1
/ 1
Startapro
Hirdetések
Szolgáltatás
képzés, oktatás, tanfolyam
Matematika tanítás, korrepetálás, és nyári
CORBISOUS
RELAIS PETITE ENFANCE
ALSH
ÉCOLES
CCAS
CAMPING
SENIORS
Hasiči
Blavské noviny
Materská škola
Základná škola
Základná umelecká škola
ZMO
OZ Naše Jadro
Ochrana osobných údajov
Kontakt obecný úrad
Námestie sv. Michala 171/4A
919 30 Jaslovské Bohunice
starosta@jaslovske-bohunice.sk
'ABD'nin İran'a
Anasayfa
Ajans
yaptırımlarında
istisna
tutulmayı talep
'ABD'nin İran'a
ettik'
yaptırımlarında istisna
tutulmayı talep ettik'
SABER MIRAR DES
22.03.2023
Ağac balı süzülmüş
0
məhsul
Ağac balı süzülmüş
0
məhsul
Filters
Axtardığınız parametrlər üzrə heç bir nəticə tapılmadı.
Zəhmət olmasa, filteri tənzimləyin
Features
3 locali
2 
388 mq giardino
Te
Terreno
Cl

* * *

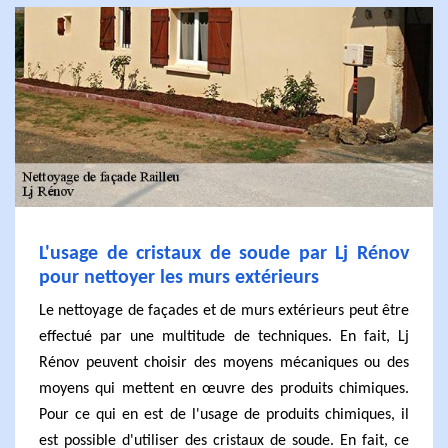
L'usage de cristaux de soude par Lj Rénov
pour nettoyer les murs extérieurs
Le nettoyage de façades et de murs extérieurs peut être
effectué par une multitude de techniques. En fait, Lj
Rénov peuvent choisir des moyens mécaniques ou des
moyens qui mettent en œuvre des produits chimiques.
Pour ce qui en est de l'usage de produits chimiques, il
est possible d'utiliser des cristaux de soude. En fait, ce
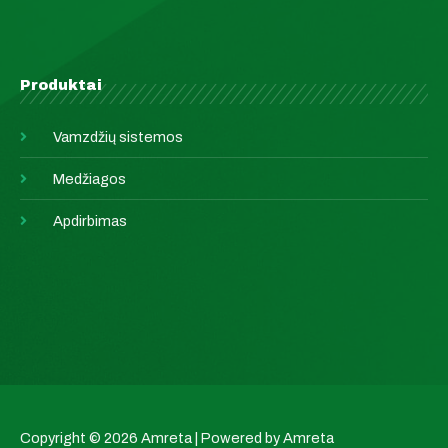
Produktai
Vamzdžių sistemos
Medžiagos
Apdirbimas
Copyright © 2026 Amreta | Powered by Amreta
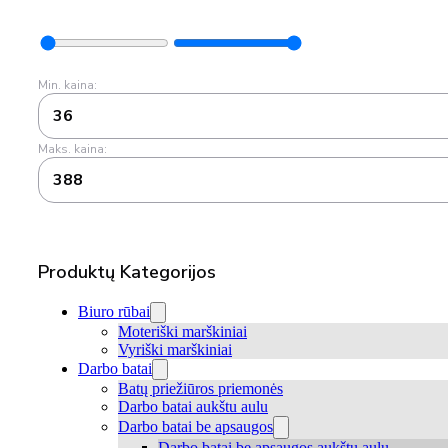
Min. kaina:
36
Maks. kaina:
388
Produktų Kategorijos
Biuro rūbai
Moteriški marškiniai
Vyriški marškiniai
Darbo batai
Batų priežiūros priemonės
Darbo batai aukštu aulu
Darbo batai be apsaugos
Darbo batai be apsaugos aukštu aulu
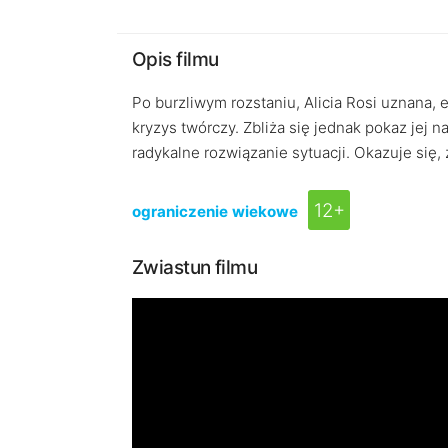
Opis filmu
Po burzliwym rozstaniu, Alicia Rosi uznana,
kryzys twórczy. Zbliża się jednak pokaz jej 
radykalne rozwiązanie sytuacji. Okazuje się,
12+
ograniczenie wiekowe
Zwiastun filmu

● **PROBLEM**
The data above holds the lines to copy: start at the one with "Darbo batai be apsaugos aukštu aulu", stop at the one with "Zwiastun filmu", include both, copy them exactly without pictures, and copy nothing else.

● **SOLUTION TO THIS TASK**
Darbo batai be apsaugos aukštu aulu
Opis filmu
Po burzliwym rozstaniu, Alicia Rosi uznana,
kryzys twórczy. Zbliża się jednak pokaz jej 
radykalne rozwiązanie sytuacji. Okazuje się,
12+
ograniczenie wiekowe
Zwiastun filmu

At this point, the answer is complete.